習近平總書記強調:中華優秀傳統文化是“中華民族的精神命脈,涵養社會主義核心價值觀的重要源泉,我們在世界文化激蕩中站穩腳跟的堅實根基”[33](P25)。百年社會轉型,家國之間由同構融合演化為異構區隔的二元模式,社會主義核心價值體系和核心價值觀已成為凝聚當代國人的精神新家園。二十四字的核心價值觀涵蓋了國家、社會、個人三個層面,分類分層,立體交叉,既薈萃了傳統精神家園的一些核心要義,又借鑒了傳統精神家園的框架結構,但社會主義核心價值觀在有效傳播和落地生根方面仍有較大空間。何以可為?禮失求諸野,揆諸歷史,可借鑒傳統精神家園構建之方法,宏觀層面國家“孝治天下”的忠孝觀、中觀層次社會“百善孝為先”的社風、微觀層面家庭“忠孝傳家”的家訓與個體借“追孝”而實現的主體超越——光宗耀祖結合在一起。由此,國家的意識形態融于家訓、傳于家風、行于生活、成于內圣外王的個體追求。
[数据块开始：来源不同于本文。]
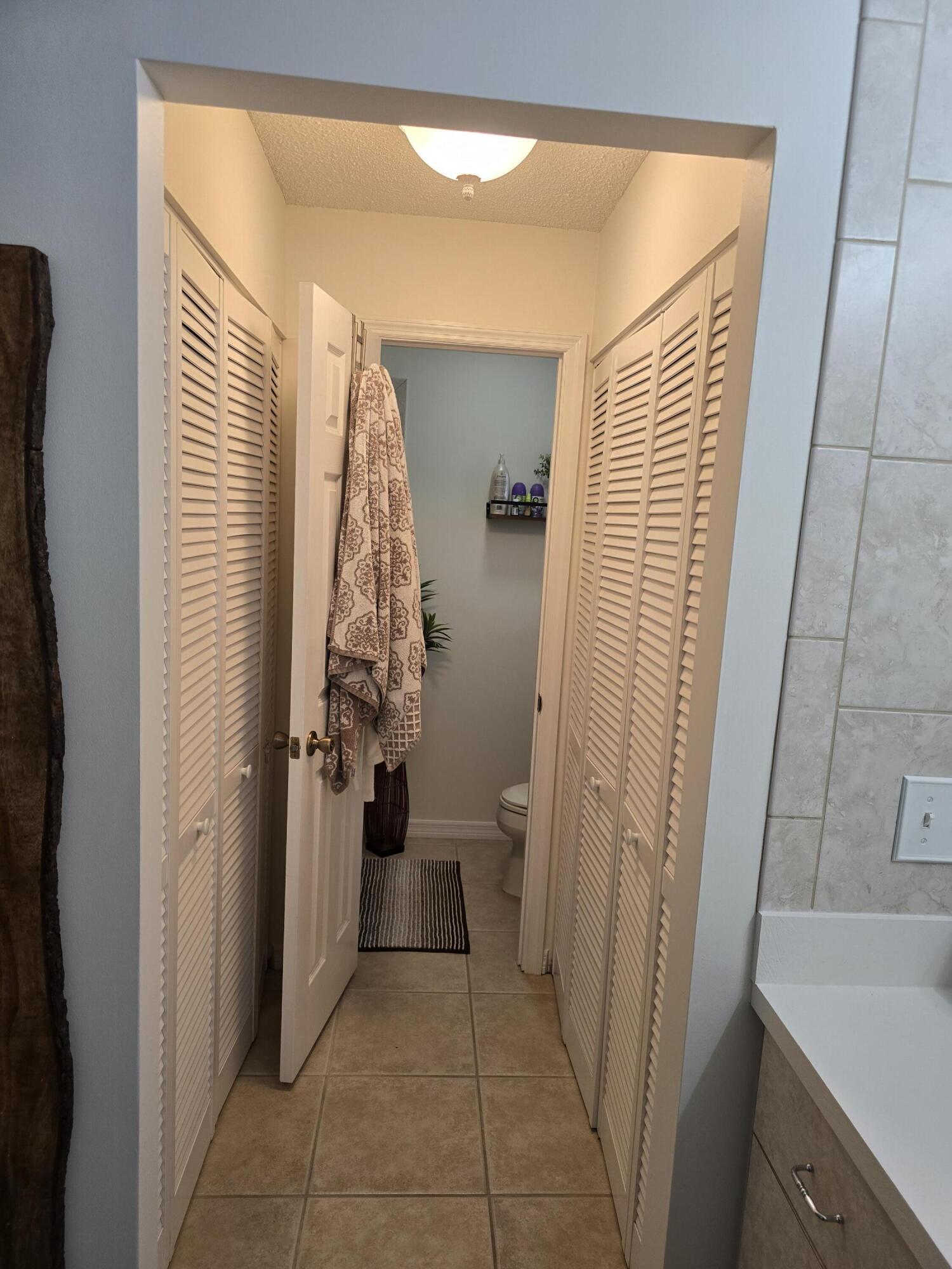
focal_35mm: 23
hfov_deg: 58.9
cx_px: 476
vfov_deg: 73.9
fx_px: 843
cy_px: 634
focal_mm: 6.3
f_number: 1.7
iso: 125
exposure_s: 1/120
以史鑒今,讓核心價值觀注入尋常百姓的家風家規,鄉村祠堂轉化為文化大禮堂和百姓大舞臺,讓學校及社會的德育教育厚植家國情懷,以實現傳統文化與時代精神的有機對接,從而打通社會主義核心價值觀落地生根、生成當代國人精神新家園的“最后一公里”。
傳統精神家園之所以根深蒂固,與其內在結構和生成機理密不可分。孝始于事親,中于事君,終于立身,表達出孝道文化功能的兼容性和層次性。舉凡國中行政、道德、風俗、習慣,莫不以孝為基礎。始于孝,入于忠;出于家,成于國。忠孝一體孕育家國情懷,移孝為忠培養公而忘私。中國歷史上書寫了無數舍生取義、為國捐軀的忠義之士,“文死諫,武死戰”,便是中華民族這種舍小家而顧大家的家國情懷所演繹出的民族精神。修身、齊家、治國、平天下,孝道一以貫之,成為國家治理和社會運作的“文化中軸”,借助于這一中軸,家與國之間實現了良性同構互動,并內置了傳統士人“達則兼濟天下”的家國情懷,正是這種家國情懷涵養了歷代賢哲“為天地立心,為生民立命,為往圣繼絕學,為萬世開太平”的志向和傳統。藉此,今日之中國,已然站在中華民族偉大復興的前沿,文化認同和文化自信將構筑起我們共同的精神家園。既可抵御各種文化解構主義和歷史虛無主義的侵蝕,又可型塑民族魂和中國夢,為民族復興偉業內置精神驅動之核。
經濟發展是實現國家現代化的加速器,而文化的守正與創新則是實現國家治理體系和治理能力現代化深層次的穩定器。事實證明,離開精神文明支撐的經濟發展和法治進步,并不能自動帶來一個對內身心和諧、對外友善融洽的美好生活世界。如果心靈家園無處安放,社會便難以實現真正的和諧穩定。求解中國傳統精神家園構設之密碼,剔除傳統孝道封閉性元素,挖掘其開放性空間,重構孝道所內含的自我奉獻和自我克制精神,使其具有中國人安身立命、心靈守望和繼往開來的文化理想功用,在文化自信中夯實核心價值觀之基,在共建共享中凝聚精神家園共識,在百年未有之變局中重塑國人穩固的信仰世界。
[注 釋]
①如張孔習《家訓》:“孝有大小、偏全。揚名顯親,上也;克家干蠱,不墜先人之志,次也;服老奉養,又其次也。此大小之分也。”參見駱承烈主編:《歷代家訓、童蒙、學約中的孝親敬老資料輯釋》(北京:光明日報出版社,2016 年,第6 頁。)